3 Growth Stocks Poised to Surge in 2021

The US economy is expected to recover in 2021. Companies that are operating in emerging technology or e-commerce have experienced stellar growth this year. These companies are playing key roles in the ongoing digital transformation that is changing the way people live and work.

The SPDR Portfolio S&P 500 Growth ETF (SPYG), which is an indicator of the performance of growth stocks, has gained 26% so far this year compared to the S&P 500’s gain of 10.9%. Investors are preferring to bet on high growth stocks that have strong long-term potential.

Companies like Salesforce.com, Inc. (CRM), JD.com, Inc. (JD), and Chewy, Inc. (CHWY) have a history of strong performance and they are expected to perform well going into 2021 based on their revenue and earnings growth potential. These companies are market leaders in their respective niches and are constantly evolving their business offerings. Recent weakness could be a buying opportunity.

Salesforce.com, Inc. (CRM)

CRM provides cloud computing solutions for businesses.
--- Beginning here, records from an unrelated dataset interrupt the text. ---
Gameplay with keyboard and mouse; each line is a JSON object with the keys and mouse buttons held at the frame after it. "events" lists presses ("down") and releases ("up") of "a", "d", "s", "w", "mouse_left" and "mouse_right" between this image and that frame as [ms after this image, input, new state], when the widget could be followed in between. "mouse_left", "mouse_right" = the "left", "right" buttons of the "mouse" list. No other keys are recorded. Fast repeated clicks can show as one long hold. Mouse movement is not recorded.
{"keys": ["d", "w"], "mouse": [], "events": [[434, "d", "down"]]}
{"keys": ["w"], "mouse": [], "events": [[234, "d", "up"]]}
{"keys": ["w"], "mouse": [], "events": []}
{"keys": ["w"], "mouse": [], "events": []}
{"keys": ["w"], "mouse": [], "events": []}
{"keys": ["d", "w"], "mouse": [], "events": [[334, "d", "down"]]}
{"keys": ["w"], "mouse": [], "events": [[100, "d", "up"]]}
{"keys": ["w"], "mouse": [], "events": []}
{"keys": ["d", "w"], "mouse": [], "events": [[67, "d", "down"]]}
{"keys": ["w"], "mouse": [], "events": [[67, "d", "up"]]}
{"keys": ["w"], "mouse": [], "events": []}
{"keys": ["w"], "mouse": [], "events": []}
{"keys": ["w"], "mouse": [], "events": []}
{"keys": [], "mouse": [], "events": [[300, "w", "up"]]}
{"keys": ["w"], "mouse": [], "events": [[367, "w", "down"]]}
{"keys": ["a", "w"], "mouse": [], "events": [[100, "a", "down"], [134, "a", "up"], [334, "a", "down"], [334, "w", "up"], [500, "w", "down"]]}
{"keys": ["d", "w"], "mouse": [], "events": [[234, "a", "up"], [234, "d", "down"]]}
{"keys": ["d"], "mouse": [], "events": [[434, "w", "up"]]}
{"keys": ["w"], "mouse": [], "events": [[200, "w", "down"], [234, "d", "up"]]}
The company primarily focuses on customer relationship management but also provides solutions for sales force automation, customer service and support, marketing automation, analytics, community management, and more. CRM’s stock has gained 53.4% so far this year.

The company has recently launched Revenue Cloud with a range of features such as multi-cloud billing that will help businesses manage their revenue and provide better service to their customers. The company has also added a feature for real-time sales and service data to their Salesforce Anywhere offering.

For the quarter ended July 2020, the company reported a rise in revenue of 29% compared to the same period last year. The company’s revenue from professional services and other revenue sources saw an increase of 23% year-over-year.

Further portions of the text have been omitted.